Jospins Versprecher

Frankreichs Linksregierung und das System der sozialen "Konzertierung"

Nach anderthalb Monaten im Amt hat die französische rosa-rot-grüne Linksregierung bereits die ersten, vielbeachteten Rückzieher gemacht. So hält der Renault-Konzern an seinem Beschluß fest, sein Werk im belgischen Vilvoordebis Jahresende zu schließen. Noch im März hatte Lionel Jospin gemeinsam mit den Vilvoorde-Arbeitern in Brüssel demonstriert und ihnen kurz vor dem entscheidenden zweiten Wahlgang im Mai zugesagt, auf Alternativlösungen zu drängen. Schließlich ist der französische Staat mit Anteilen von 47 Prozent größter Renault-Aktionär.

Trotz dieser und anderer Enttäuschungen sind die Popularitätswerte der Regierung noch denkbar gut. Anfang Juni hatten 44 Prozent der Befragten eine positive Meinung über Jospin als Regierungschef, im Juli stieg dieser Wert auf 52 Prozent. Aber auch Präsident Chirac hat von der Cohabitation mit Jospin profitiert und kletterte auf 46 Prozent.

Den meisten Beobachtern zufolge verdankt Jospin diesen Zuspruch der Betonung der Moral in der Politik - etwa in seiner Regierungserklärung vom 19. Juni - sowie dem Bemühen seiner Regierung um "Konzertierung". Das bedeutet, daß die Ministerien zu den verschiedenen sozialen Interessengruppen Kontakt halten, um sie in einen Konsens über die "notwendigen Reformen" von Staat und Wirtschaft einzubinden.

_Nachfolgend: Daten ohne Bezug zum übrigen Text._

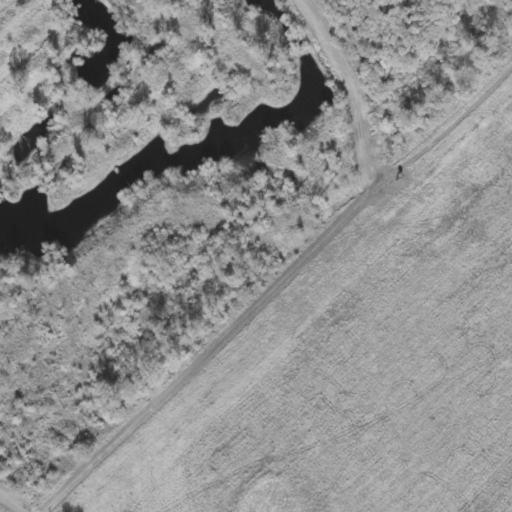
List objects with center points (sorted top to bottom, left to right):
road: (13, 500)
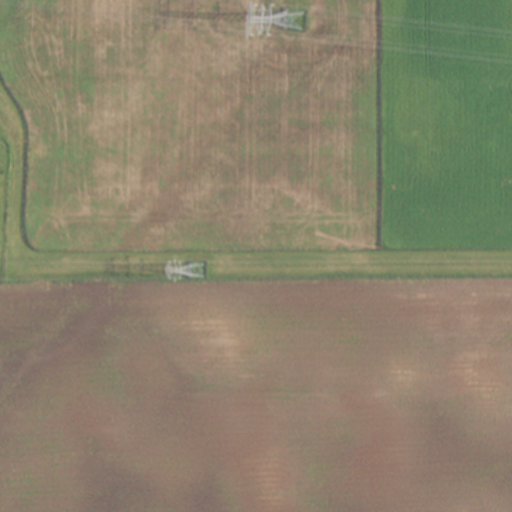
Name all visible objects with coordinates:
power tower: (294, 20)
crop: (255, 139)
power tower: (197, 269)
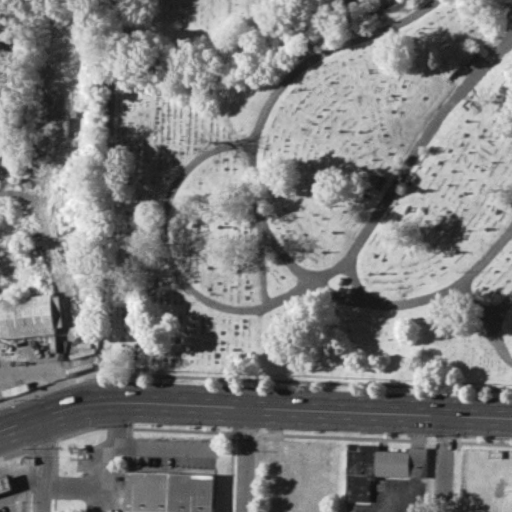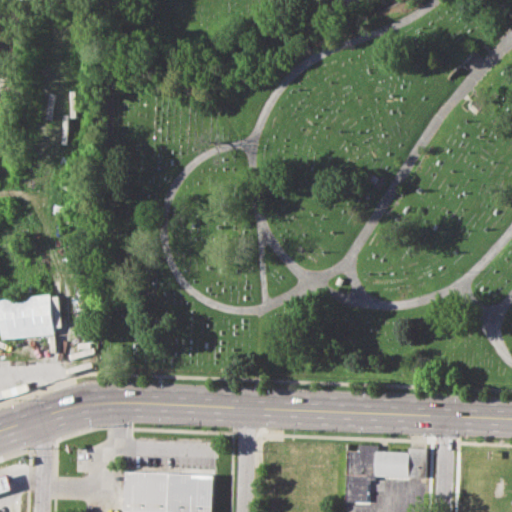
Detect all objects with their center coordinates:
road: (424, 4)
road: (334, 22)
park: (309, 194)
road: (260, 213)
road: (262, 258)
road: (353, 276)
road: (301, 285)
road: (498, 312)
building: (27, 315)
building: (27, 315)
road: (67, 318)
road: (481, 321)
road: (28, 373)
road: (253, 403)
road: (143, 427)
road: (246, 432)
road: (345, 436)
road: (444, 440)
road: (482, 441)
road: (42, 444)
road: (16, 453)
road: (244, 457)
road: (42, 462)
road: (445, 462)
road: (103, 464)
building: (380, 467)
building: (382, 467)
road: (455, 476)
building: (4, 483)
parking lot: (13, 488)
building: (169, 491)
building: (169, 491)
parking lot: (394, 496)
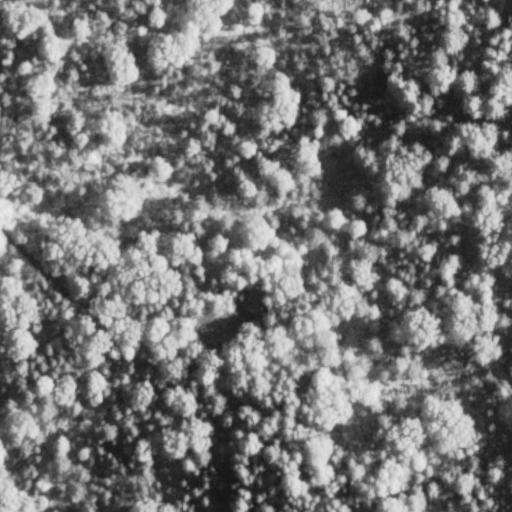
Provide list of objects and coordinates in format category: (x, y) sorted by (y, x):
building: (250, 303)
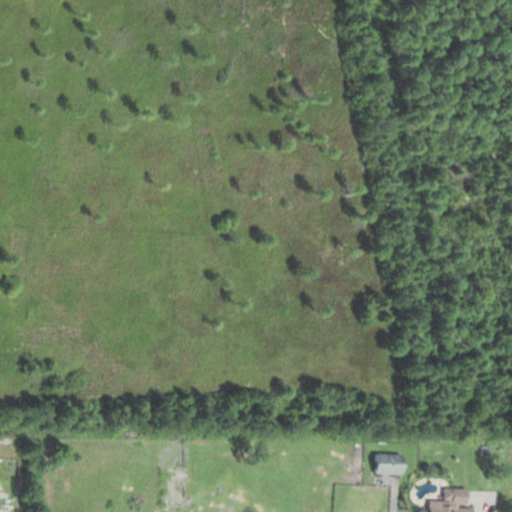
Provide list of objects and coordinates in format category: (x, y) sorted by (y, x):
building: (386, 465)
road: (390, 497)
building: (451, 503)
road: (483, 504)
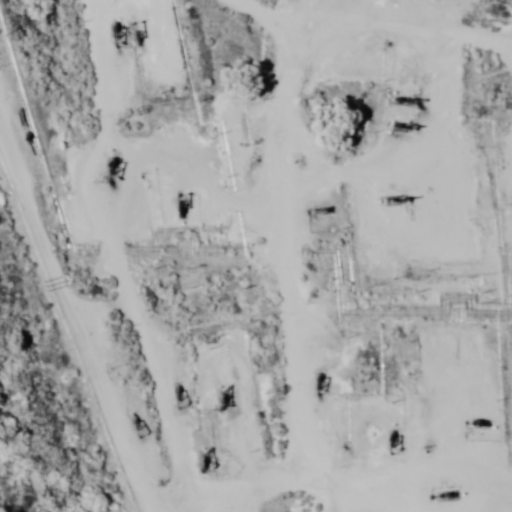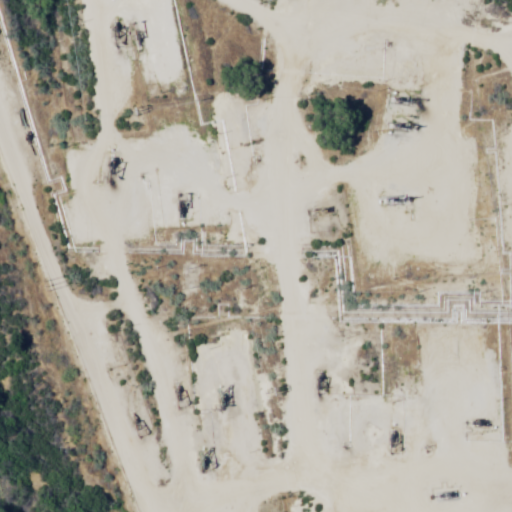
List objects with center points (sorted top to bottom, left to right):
road: (222, 46)
road: (104, 190)
road: (483, 217)
road: (105, 267)
road: (229, 297)
road: (500, 355)
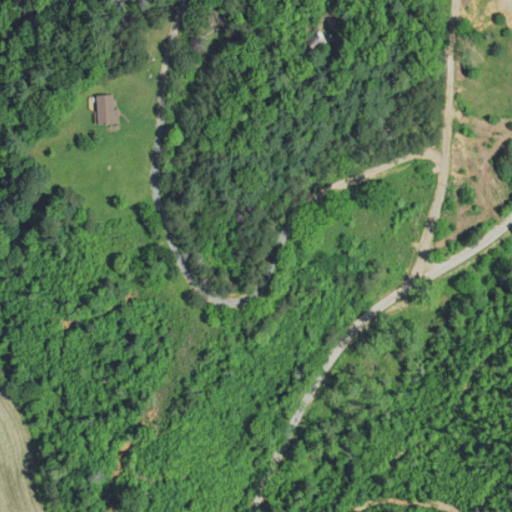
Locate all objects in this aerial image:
building: (106, 108)
road: (443, 156)
road: (354, 162)
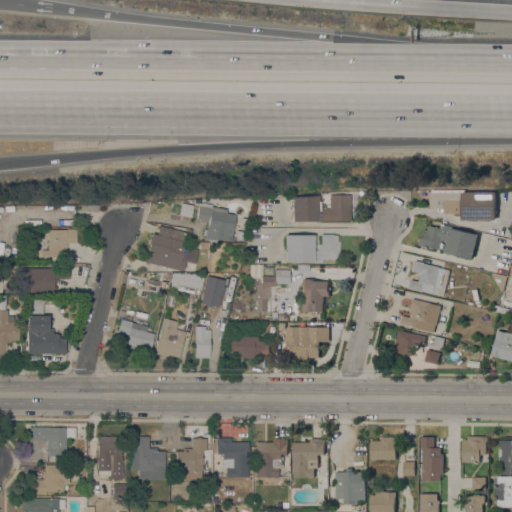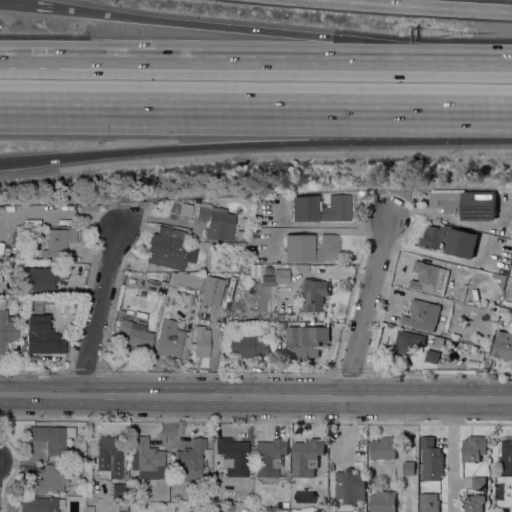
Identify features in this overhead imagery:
road: (27, 4)
road: (418, 6)
road: (283, 31)
road: (256, 55)
road: (256, 106)
road: (256, 141)
building: (466, 202)
building: (465, 203)
building: (319, 208)
building: (320, 208)
building: (186, 209)
building: (216, 221)
building: (244, 221)
building: (215, 222)
road: (331, 223)
building: (240, 235)
building: (448, 239)
building: (449, 239)
building: (59, 240)
building: (54, 241)
building: (165, 247)
building: (166, 247)
building: (310, 247)
building: (310, 247)
building: (302, 268)
building: (256, 269)
building: (279, 275)
building: (164, 276)
building: (281, 276)
building: (44, 277)
building: (427, 277)
building: (429, 278)
building: (499, 279)
building: (37, 280)
building: (184, 280)
building: (186, 281)
building: (313, 294)
building: (313, 294)
building: (17, 297)
building: (169, 299)
building: (47, 300)
building: (34, 304)
road: (366, 306)
building: (501, 308)
road: (98, 312)
building: (274, 314)
building: (281, 315)
building: (420, 315)
building: (421, 315)
building: (281, 325)
building: (511, 325)
building: (7, 328)
building: (7, 329)
building: (271, 329)
building: (135, 334)
building: (41, 335)
building: (135, 335)
building: (42, 336)
building: (168, 338)
building: (169, 338)
building: (303, 339)
building: (200, 341)
building: (201, 341)
building: (304, 341)
building: (406, 341)
building: (407, 341)
building: (438, 341)
building: (502, 344)
building: (502, 344)
building: (247, 346)
building: (247, 346)
building: (432, 355)
building: (430, 356)
road: (46, 369)
road: (255, 395)
road: (256, 420)
building: (50, 437)
building: (51, 438)
building: (382, 447)
building: (473, 447)
building: (383, 448)
building: (472, 448)
building: (107, 449)
building: (108, 454)
building: (189, 454)
building: (233, 455)
road: (451, 455)
building: (231, 456)
building: (269, 456)
building: (269, 456)
building: (305, 456)
building: (306, 456)
building: (505, 456)
building: (145, 458)
building: (146, 458)
building: (191, 459)
building: (429, 459)
building: (430, 459)
building: (407, 467)
building: (408, 468)
road: (15, 470)
building: (504, 476)
building: (51, 477)
building: (50, 479)
building: (477, 481)
building: (478, 482)
building: (349, 485)
building: (350, 485)
building: (117, 490)
building: (502, 490)
building: (381, 500)
building: (382, 501)
building: (427, 502)
building: (428, 502)
building: (472, 503)
building: (473, 503)
building: (41, 504)
building: (41, 504)
building: (284, 504)
building: (230, 507)
building: (244, 510)
building: (317, 511)
building: (336, 511)
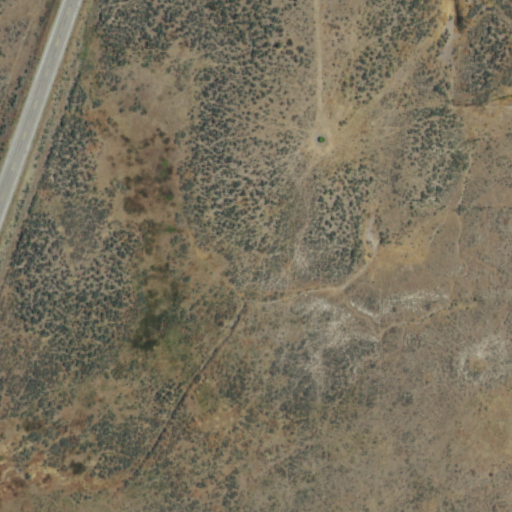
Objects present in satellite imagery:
road: (38, 108)
crop: (256, 256)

Eine Ausnahme bildet Bildungsminister Claude Allègre, der von Anfang an mit feschen Sprüchen die "Entfettung des Mammuts Bildungswesen" forderte und ausrief: "Die Mitverwaltung des Ministeriums durch die Gewerkschaften hat jetzt ein Ende." Aber auch Allègre traf sich am 23. Juni mit Gewerkschaftern seines Bereichs - zwecks "Konzertierung". Dem konservativen Figaro fiel auf, daß die Gewerkschaften "keine Antwort auf ihre Hauptforderung erhielten, im Herbst die 5 000 Lehrerstellen wieder einzurichten, die die Juppé-Regierung (1996) abgebaut hat."

Mit ihren angekündigten Privatisierungen geht die neue Regierung weiter als ihre Amtsvorgänger von der Rechten unter Alain Juppé. Während diese zum Beispiel zunächst 25 bis 30 Prozent des Télécom-Kapitals privatisieren wollten, gehen ab Herbst 1997 voraussichtlich 49 Prozent der Anteile an die Börse. Am 17. Juli, drei Wochen nach Bekanntwerden dieser Pläne, wurde publik, daß der sozialistische Ex-Minister Michel Delebarre im Hinblick auf deren Börsengang mit einer Mission "vertiefter sozialer Konzertierung" bei France Télécom beauftragt worden war.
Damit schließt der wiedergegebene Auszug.